■ **What to produce**
Lay out the material from the start through the line containing "locality: Ad fl. Marowyne." as a two-column CSV with the columns field and value, one row per line. Put each field name and its value in its own quoted field, with any line breaks turned into spaces.

■ **Exercise material**
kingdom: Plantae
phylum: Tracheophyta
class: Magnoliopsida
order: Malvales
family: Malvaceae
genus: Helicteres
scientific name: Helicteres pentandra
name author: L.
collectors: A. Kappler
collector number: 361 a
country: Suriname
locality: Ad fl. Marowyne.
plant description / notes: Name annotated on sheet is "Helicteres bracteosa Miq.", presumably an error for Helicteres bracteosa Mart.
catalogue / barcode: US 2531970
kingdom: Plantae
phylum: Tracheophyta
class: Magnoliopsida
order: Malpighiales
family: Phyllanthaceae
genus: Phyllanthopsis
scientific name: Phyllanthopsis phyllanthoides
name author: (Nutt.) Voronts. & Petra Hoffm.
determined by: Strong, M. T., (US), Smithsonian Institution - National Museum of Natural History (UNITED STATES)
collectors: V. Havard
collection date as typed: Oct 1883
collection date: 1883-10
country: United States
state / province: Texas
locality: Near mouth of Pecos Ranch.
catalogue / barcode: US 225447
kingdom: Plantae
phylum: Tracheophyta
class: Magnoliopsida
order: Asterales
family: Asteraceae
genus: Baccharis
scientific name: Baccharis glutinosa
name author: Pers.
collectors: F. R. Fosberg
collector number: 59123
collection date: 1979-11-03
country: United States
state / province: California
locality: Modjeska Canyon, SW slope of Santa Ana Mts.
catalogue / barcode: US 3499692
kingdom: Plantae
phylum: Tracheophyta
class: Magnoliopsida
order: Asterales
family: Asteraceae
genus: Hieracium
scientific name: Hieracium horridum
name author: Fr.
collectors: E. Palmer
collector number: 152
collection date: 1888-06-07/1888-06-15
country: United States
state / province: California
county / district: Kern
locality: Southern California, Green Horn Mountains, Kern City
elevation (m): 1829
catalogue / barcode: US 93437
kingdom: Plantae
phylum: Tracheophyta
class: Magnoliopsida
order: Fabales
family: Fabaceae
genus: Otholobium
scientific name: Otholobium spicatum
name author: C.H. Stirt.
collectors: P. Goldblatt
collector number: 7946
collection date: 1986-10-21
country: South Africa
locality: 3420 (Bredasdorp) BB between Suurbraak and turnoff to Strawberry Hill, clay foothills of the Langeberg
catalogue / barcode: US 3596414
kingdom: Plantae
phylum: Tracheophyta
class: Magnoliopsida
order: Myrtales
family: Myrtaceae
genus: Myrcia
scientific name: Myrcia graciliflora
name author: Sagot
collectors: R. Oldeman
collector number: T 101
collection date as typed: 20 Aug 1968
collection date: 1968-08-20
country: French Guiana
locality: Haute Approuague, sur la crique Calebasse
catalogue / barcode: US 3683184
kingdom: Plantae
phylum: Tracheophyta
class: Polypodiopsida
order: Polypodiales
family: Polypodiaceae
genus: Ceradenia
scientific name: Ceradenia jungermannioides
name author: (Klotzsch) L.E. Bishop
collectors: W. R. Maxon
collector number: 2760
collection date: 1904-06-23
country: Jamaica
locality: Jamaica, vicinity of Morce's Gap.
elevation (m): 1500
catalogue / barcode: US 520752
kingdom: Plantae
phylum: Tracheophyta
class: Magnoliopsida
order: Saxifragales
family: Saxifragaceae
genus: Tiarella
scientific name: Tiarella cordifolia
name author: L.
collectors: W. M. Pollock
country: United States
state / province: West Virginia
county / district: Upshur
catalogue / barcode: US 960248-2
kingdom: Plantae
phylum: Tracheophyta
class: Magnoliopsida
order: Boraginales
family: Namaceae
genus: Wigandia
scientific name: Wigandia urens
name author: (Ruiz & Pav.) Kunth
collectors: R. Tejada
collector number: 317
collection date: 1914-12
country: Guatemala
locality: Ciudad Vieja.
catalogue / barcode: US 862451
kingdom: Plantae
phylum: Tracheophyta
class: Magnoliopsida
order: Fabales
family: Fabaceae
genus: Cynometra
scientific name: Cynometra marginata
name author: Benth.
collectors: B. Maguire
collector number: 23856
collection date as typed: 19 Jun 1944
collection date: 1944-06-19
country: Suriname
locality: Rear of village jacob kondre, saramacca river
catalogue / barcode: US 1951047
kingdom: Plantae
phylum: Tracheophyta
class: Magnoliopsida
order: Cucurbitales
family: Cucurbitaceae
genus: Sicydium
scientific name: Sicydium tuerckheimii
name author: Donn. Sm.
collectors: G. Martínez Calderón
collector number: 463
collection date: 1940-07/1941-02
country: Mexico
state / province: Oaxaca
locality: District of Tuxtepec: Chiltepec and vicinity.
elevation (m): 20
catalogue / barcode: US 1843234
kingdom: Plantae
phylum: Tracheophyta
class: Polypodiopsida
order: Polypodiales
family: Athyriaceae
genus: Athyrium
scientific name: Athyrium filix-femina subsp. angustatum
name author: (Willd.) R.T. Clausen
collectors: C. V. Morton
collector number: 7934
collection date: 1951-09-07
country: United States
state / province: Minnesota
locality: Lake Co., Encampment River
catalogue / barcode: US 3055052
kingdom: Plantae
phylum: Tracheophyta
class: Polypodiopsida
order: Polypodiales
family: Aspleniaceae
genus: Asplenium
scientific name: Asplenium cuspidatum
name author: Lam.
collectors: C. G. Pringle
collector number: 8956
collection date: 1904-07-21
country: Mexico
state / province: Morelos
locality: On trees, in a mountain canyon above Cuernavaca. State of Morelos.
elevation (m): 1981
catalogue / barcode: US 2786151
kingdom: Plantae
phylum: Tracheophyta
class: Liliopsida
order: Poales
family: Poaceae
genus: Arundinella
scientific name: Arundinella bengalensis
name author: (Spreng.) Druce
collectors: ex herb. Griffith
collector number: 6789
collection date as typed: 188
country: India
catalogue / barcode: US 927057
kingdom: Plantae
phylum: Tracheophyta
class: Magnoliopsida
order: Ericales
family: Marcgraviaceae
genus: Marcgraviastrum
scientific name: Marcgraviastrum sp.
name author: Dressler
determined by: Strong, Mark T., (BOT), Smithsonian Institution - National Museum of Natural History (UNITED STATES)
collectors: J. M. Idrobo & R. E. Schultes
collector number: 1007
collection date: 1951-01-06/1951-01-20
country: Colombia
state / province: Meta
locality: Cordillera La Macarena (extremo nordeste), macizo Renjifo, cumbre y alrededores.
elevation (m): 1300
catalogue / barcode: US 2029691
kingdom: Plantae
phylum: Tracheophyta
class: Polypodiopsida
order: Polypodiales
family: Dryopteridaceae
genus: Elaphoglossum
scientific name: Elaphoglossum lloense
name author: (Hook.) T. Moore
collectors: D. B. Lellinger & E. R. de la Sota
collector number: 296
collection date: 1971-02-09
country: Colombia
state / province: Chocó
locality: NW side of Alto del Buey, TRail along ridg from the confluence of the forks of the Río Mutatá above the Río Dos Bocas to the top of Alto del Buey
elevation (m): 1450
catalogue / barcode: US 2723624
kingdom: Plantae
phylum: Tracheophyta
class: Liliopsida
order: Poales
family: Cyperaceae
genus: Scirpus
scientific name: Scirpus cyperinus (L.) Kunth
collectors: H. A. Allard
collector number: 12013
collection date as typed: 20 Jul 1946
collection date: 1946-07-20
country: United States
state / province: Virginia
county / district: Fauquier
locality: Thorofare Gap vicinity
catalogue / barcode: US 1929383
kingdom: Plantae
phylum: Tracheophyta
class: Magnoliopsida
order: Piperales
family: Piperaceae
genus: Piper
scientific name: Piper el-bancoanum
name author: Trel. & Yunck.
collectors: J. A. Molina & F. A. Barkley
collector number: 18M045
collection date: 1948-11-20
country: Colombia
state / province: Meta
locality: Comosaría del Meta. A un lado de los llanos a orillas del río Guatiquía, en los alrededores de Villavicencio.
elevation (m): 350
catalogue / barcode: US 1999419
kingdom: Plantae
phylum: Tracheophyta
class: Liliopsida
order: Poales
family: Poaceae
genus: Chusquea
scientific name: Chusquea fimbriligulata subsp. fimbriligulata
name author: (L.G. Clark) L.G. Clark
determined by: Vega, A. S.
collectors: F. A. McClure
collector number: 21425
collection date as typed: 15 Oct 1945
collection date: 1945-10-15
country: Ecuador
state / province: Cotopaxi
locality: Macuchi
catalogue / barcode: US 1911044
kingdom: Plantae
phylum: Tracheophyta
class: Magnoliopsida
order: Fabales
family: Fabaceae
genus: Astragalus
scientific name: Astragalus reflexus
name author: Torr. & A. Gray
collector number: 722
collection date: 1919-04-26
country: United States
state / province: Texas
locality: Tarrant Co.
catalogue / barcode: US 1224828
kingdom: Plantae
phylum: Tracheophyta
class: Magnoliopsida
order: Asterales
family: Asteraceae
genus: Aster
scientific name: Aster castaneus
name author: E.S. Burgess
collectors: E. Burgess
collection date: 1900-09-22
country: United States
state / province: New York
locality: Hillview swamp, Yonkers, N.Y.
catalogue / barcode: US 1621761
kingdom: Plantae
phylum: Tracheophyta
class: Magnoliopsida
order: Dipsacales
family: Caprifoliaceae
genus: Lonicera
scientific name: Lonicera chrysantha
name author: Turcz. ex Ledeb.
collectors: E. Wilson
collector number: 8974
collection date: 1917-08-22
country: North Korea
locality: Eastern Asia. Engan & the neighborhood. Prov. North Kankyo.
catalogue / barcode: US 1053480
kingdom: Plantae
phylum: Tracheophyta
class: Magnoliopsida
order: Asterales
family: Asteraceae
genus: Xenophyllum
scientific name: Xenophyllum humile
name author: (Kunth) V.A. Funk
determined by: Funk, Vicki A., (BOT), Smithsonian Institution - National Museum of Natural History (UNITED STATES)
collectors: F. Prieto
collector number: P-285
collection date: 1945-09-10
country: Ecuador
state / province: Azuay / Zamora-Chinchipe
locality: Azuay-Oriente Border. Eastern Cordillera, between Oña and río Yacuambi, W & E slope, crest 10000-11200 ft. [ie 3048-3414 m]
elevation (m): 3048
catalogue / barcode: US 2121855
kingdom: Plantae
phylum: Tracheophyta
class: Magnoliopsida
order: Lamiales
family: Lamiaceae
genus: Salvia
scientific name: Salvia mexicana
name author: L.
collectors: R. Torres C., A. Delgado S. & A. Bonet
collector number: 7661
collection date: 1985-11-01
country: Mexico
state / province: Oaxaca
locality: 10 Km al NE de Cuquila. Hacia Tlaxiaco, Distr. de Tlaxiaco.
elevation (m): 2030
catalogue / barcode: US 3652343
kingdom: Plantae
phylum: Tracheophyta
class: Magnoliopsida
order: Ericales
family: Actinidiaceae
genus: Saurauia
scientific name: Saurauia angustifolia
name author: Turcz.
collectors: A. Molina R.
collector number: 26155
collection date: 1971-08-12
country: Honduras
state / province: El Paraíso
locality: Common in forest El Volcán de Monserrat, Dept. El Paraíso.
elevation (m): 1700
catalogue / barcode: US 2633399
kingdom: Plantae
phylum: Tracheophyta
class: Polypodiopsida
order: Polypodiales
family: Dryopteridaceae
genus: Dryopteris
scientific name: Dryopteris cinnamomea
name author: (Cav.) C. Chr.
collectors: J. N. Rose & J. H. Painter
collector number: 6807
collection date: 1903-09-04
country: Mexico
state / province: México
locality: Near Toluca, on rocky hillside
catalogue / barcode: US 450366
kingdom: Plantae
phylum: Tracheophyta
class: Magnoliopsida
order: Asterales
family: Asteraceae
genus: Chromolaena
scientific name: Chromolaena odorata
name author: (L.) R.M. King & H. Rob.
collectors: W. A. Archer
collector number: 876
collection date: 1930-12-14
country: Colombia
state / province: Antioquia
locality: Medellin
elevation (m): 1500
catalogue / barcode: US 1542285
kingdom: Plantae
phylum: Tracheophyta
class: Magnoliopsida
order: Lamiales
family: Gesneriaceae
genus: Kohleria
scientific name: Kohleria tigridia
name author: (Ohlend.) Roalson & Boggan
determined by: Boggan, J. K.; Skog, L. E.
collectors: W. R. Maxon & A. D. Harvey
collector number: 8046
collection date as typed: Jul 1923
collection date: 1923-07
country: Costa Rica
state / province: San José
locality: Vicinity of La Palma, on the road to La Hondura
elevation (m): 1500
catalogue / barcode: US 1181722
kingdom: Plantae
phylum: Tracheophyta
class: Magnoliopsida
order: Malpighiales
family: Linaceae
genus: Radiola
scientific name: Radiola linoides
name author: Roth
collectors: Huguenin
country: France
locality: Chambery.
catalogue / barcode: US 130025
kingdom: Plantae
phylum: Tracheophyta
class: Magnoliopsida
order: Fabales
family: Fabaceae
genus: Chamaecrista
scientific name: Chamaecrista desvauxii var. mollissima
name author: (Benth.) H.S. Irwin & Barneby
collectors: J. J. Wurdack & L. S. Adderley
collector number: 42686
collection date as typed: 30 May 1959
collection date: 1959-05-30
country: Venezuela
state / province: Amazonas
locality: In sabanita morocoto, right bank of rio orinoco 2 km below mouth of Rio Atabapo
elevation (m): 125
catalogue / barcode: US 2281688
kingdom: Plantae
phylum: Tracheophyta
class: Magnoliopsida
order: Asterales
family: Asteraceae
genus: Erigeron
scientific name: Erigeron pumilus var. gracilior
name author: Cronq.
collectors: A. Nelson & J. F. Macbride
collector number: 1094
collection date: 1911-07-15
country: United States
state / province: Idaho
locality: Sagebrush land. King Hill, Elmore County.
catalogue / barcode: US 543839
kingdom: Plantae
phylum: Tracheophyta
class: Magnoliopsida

■ **Response**
field,value
"kingdom:","Plantae"
"phylum:","Tracheophyta"
"class:","Magnoliopsida"
"order:","Malvales"
"family:","Malvaceae"
"genus:","Helicteres"
"scientific name:","Helicteres pentandra"
"name author:","L."
"collectors:","A. Kappler"
"collector number:","361 a"
"country:","Suriname"
"locality:","Ad fl. Marowyne."